──────── Excerpt to read
While everyone strives to make the story their own, let's not forget to give credit to the veteran reporter who broke it. WFAA8's Rebecca Lopez joined the station in 1998. Her primary responsibility at WFAA8 is the police beat. And this is a prime example of where beat reporting, an endangered species in local TV news, paid off with an important story.

There's still no substitute for developing sources and knowing your terrain. But that's all being seriously jeopardized in this market and many others by continued downsizing of news staffs amid "content sharing" among stations that used to be arch rivals. Gradually you pay a price for that.

Lopez's story, which first ran on Wednesday's 10 p.m. newscast, now is driving web traffic on all four of D-FW's major TV news providers. But WFAA8 is getting the lion's share of viewer comments.

As of this Friday a.m. writing, 1,761 comments have been logged on WFAA.com.

NBCdfw.com has 377 comments so far, and cbs11tv.com has a poll asking, "What do you think about the DPD officer who kept the NFL player from seeing his dying relative?" So far 80 percent have responded, "Outrageous -- He Should Be Fired." But CBS11 has no information on how many people have voted.
────────────────
──────── Supplied information
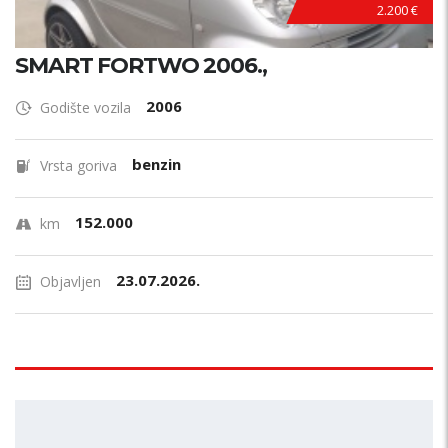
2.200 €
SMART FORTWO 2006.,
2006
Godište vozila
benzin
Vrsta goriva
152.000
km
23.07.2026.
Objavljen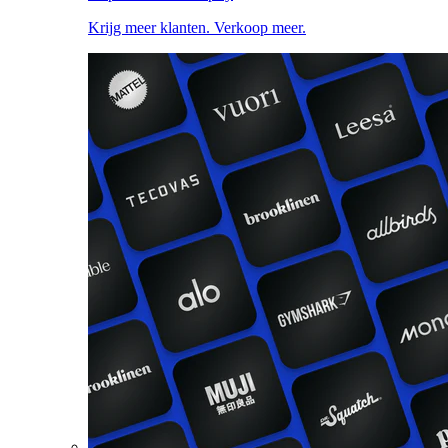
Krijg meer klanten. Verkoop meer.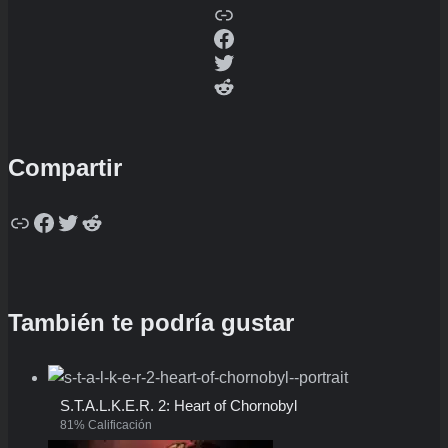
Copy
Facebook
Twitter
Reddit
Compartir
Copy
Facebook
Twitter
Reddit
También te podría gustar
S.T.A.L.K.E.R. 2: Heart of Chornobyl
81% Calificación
────────────────
■ **Directions**:
Could you resume the piece about WFAA8's police-beat story from where it stops?

■ **Answer to the problem**:
Myfoxdfw.com doesn't have a comments option attached to its coverage.

Moats and his wife, Tamishia, supposedly were going to appear exclusively on Friday's CBS Early Show to talk about the incident. At least that's what CBS11 anchor Karen Borta told viewers during Thursday's late night newscast, which was delayed by NCAA basketball.

The interview never happened, though. CBS11 spokesperson Lori Conrad, responding to an inquiry, said that the Early Show interview "was a lock until this (Friday) morning, when the broadcast executive producer got an email saying that they couldn't do the interview because Ryan's wife was still grieving."

In D-FW and nationally, Early Show long has been the least-watched of the three competing network morning programs.